- PAGE EXTRACT:

================

There is now limited support for connecting with another IRC clients. Such a solution will not be able to take full advantage of the features in ircbase, and is also currently rather flakey and ad hoc, but it's provided anyway for people that want it while they wait for the native clients to be usable enough. When you do this, ircbase will behave like an advanced autonomous detachable ircbouncer.

Set up your IRC client to connect to the ircbase like it was an IRC server. The nick you setup in the client will map to ircbase session ID, and ircbase will connect to the actual IRC server with the session parameters (including nick) from the configuration file. It will then do some tricks to convince the IRC client of the actual nick in use after connecting/attaching, to avoid confusing it.

(The nick is used to select session ID rather than anything else in order to make it easy to use with ircII, which can specify the nick on the command line or in the /server and /window server commands.)

If you need to issue a command for interpretation by the ircbase parser, you can prefix it with /QUOTE I, e.g. for accepting a DCC on the ircbase end, use /QUOTE I /dcc get nick
and for changing servers, /QUOTE I /server irc.server

Here are some key features of "ircbase":
The above structure has the advantages that you can run ircbase on a shell account (warning, advertisement: Arctic Net can provide these) idling permanently on the IRC server very much like a bot, and yet, the user can, whenever he comes online, and from wherever he is, connect to it and use it for IRC-ing like any other IRC client.

================

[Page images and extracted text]
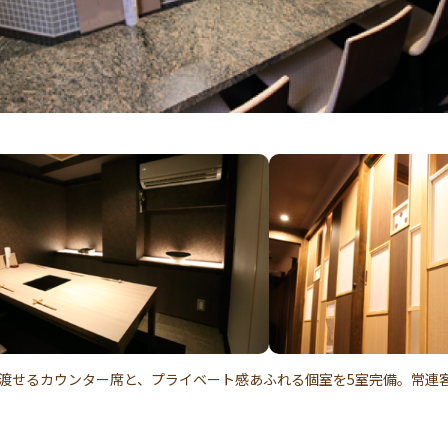
渡せるカウンター席と、プライベート感あふれる個室を5室完備。常連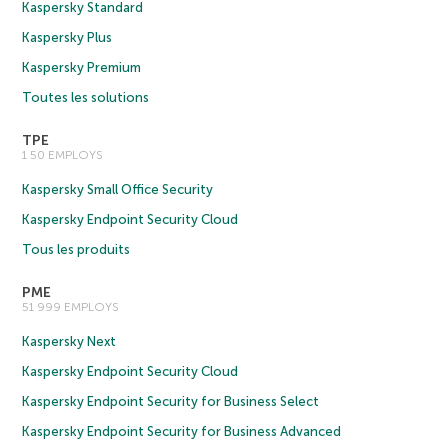
Kaspersky Standard
Kaspersky Plus
Kaspersky Premium
Toutes les solutions
TPE
1 50 EMPLOYS
Kaspersky Small Office Security
Kaspersky Endpoint Security Cloud
Tous les produits
PME
51 999 EMPLOYS
Kaspersky Next
Kaspersky Endpoint Security Cloud
Kaspersky Endpoint Security for Business Select
Kaspersky Endpoint Security for Business Advanced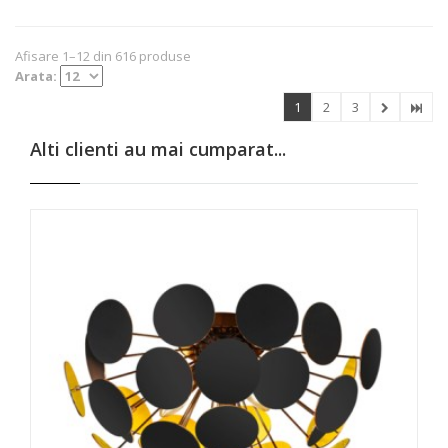
Afisare 1–12 din 616 produse
Arata:
1
2
3
Alti clienti au mai cumparat...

================

- EXERCISE DESCRIPTION:
Resume the passage about ircbase, picking up right after its final sentence.

- RESULT FOR THIS TASK:
The ircbase keeps track of the most recent events, so when he does this, he will automatically receive its "scrollback buffer", so he can quickly catch up with what has happened just before he arrived. This is also an advantage if his modem is unstable and often drops the connection, since this way he won't miss anything, no matter how thoroughly the user machine itself crashes (provided he comes online again before the buffer is completely flushed, of course, but this buffer can be arbitrarily sized).

Since ircbase allows scripts to run unattended at all times, it is meant to be able to replace any dedicated bots. Bots are a menace to the net, with their use of resources better spent on human clients, and the net would do so much better without them. With this system, even the most diehard childish moronic obnoxious bot-lover can do without them, simply because our design is superior, when completed.

A system for interconnecting ircbases into an op-net (to replace the traditional bot-net) is also planned.

What's New in This Release:
Finally gave a license to ircbase (irccli is still undecided, though).
Finally ircbase is now under the GNU General Public License, version 2.